Si no partimos y compartimos el pan, Jesucristo no será reconocido como Viviente en el mundo. Pan y todo lo que sabe a pan: techo, trabajo, educación, vestido, mano tendida y corazón abierto, oportunidades sociales para vivir cada día más humana y dignamente, etc. A Cristo se le reconoce Resucitado y Vivo – en medio de sus discípulos – cuando sentados fraternalmente en la misma mesa, la mesa del mundo – somos capaces de partir y compartir el pan de cada día, con todos, pero especialmente con los compañeros de camino más necesitados.
“¡Se han llevado del sepulcro al Señor y no sabemos dónde lo han puesto!” (Jn 20,1-9) Este clamor de María Magdalena parece una queja, un lamento, un reclamo del mundo a los cristianos: lo sacaron del sepulcro, lo confiesan Resucitado, pero ¿Dónde lo han puesto? La señal por la que el mundo reconoce la presencia viva de Cristo en los cristianos es por vivir amándonos los unos a los otros. De lo contrario: ¿Dónde está el Resucitado? ¿Dónde lo hemos puesto?
Para que la alegría y la paz por el pan sean posibles, cotidianas y permanentes en nuestras relaciones y en nuestras sociedades, hemos de dar, con todas nuestras fuerzas, con todos nuestros hechos y palabras, con todas nuestras actitudes un SÍ a la vida en todas sus formas, al respeto por el otro, a la verdad, al perdón, a la solidaridad, a la libertad, al dialogo en la verdad, al mismo tiempo, que un NO rotundo a la corrupción y a la mentira, a la violencia, al individualismo egoísta, al materialismo y al consumismo. NO a la intolerancia, a la discriminación, a la estratificación y a la marginación. NO a toda forma de injusticia, violencia y muerte.
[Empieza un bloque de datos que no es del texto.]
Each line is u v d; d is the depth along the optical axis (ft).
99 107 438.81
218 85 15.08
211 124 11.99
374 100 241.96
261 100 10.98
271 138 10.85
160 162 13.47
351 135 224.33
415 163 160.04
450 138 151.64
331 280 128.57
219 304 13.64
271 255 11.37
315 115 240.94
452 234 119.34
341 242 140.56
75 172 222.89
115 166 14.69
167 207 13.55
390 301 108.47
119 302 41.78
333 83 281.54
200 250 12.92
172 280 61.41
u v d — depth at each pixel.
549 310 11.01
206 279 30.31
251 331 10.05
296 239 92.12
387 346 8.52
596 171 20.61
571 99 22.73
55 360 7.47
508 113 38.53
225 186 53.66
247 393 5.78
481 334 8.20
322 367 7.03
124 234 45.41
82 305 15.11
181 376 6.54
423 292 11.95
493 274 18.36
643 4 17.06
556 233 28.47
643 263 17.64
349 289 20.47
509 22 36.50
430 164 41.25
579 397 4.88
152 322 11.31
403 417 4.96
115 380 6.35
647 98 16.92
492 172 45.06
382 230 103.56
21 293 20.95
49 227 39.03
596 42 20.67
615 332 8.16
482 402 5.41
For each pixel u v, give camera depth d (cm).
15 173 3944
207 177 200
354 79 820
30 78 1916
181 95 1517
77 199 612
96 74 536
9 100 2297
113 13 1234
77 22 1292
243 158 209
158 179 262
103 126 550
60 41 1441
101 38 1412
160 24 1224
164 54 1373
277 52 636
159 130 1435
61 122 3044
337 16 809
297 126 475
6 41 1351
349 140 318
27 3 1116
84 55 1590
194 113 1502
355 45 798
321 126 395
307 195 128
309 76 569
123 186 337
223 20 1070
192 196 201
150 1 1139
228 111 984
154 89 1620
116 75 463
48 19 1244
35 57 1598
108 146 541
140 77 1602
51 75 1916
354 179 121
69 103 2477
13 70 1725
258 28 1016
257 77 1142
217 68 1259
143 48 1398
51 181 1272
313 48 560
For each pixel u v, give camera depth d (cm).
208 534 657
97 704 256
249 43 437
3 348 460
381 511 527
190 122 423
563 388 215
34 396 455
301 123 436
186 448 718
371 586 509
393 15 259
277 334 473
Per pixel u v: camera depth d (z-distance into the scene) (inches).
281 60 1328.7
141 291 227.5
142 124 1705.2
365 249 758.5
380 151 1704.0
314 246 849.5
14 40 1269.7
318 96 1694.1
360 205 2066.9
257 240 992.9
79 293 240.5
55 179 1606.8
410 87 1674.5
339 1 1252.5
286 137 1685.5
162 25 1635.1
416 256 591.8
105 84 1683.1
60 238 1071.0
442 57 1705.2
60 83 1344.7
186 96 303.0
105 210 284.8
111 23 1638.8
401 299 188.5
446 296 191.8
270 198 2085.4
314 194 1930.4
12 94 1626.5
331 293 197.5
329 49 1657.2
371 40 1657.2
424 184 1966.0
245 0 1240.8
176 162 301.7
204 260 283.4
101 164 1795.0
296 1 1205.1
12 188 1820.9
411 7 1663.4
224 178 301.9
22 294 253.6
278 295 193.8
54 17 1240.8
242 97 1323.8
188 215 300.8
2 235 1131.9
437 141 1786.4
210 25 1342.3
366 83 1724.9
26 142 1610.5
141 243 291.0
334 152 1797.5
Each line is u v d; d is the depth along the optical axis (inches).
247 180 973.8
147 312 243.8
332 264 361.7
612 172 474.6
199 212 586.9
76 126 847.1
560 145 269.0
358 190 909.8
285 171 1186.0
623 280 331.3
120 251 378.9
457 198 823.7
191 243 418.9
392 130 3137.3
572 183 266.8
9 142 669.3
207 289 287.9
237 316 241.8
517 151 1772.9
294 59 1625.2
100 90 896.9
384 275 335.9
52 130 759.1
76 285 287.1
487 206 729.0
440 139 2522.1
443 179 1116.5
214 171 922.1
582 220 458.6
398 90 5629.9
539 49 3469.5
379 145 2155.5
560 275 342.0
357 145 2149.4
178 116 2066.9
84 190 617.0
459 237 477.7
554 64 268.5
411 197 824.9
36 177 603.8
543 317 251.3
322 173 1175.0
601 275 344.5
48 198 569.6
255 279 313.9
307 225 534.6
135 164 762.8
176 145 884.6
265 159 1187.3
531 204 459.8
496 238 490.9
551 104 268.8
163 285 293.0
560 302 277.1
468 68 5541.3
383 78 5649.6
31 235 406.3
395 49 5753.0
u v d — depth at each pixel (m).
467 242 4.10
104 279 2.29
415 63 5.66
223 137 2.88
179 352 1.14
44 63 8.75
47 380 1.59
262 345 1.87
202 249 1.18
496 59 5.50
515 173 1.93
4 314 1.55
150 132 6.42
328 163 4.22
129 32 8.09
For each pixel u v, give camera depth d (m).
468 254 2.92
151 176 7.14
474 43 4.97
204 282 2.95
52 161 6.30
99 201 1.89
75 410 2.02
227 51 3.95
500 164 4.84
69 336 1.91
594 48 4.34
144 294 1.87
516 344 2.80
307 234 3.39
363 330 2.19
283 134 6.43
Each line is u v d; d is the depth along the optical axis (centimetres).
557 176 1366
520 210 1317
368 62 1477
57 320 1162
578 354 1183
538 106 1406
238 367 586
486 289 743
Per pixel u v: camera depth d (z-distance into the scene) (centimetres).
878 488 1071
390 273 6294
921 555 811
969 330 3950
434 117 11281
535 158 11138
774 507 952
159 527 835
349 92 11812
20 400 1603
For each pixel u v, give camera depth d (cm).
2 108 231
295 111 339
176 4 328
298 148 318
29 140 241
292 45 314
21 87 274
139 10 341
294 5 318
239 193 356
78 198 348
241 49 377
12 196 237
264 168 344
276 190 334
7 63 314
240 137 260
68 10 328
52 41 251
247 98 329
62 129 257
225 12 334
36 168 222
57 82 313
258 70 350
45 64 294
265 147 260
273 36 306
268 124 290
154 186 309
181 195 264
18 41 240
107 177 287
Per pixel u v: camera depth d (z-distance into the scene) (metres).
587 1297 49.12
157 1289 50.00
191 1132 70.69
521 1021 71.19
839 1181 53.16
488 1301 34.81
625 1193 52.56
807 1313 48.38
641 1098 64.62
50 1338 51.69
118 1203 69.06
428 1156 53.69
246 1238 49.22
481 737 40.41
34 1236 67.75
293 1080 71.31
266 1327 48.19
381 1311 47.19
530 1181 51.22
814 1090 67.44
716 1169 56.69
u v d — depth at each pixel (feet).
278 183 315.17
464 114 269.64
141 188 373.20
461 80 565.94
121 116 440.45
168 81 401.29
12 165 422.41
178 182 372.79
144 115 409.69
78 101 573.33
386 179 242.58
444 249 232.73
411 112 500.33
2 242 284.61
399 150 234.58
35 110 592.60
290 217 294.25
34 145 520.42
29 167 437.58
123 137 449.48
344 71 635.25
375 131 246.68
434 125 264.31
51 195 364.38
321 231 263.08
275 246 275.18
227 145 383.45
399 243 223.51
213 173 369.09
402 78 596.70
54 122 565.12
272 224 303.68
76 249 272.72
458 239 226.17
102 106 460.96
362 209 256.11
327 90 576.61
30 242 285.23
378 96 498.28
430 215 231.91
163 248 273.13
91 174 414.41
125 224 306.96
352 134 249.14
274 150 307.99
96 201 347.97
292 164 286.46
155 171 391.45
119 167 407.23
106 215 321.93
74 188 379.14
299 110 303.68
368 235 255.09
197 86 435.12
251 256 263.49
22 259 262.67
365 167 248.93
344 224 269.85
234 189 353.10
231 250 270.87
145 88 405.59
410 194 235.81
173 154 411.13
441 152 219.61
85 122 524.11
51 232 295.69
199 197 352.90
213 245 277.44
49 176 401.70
Urge que pasemos (pascua) a priorizar la ética sobre la apariencia y la estética, el ser sobre el tener, la persona sobre las cosas. Urge darle primacía al trabajador sobre el capital, al servicio sobre el poder que atropella y a todo lo trascendente sobre lo inmanente y perecedero, etc.
Todos los seres humanos vivimos en la diaria tarea de ser mejores. Todos estamos urgidos de pascua, urgidos de “pasar” de situaciones indignas por inhumanas a una mejor vida, plena, feliz, abundante. Urge que demos el paso, la pascua, para ser mejores hijos, amigos, hermanos, padres de familia, profesionales, jefes, gobernantes, líderes religiosos y ciudadanos. Los invito a vivir en permanente pascua, en permanente “paso” hacia la paz y la alegría por el pan y la vida compartida. “¡Feliz Pascua!”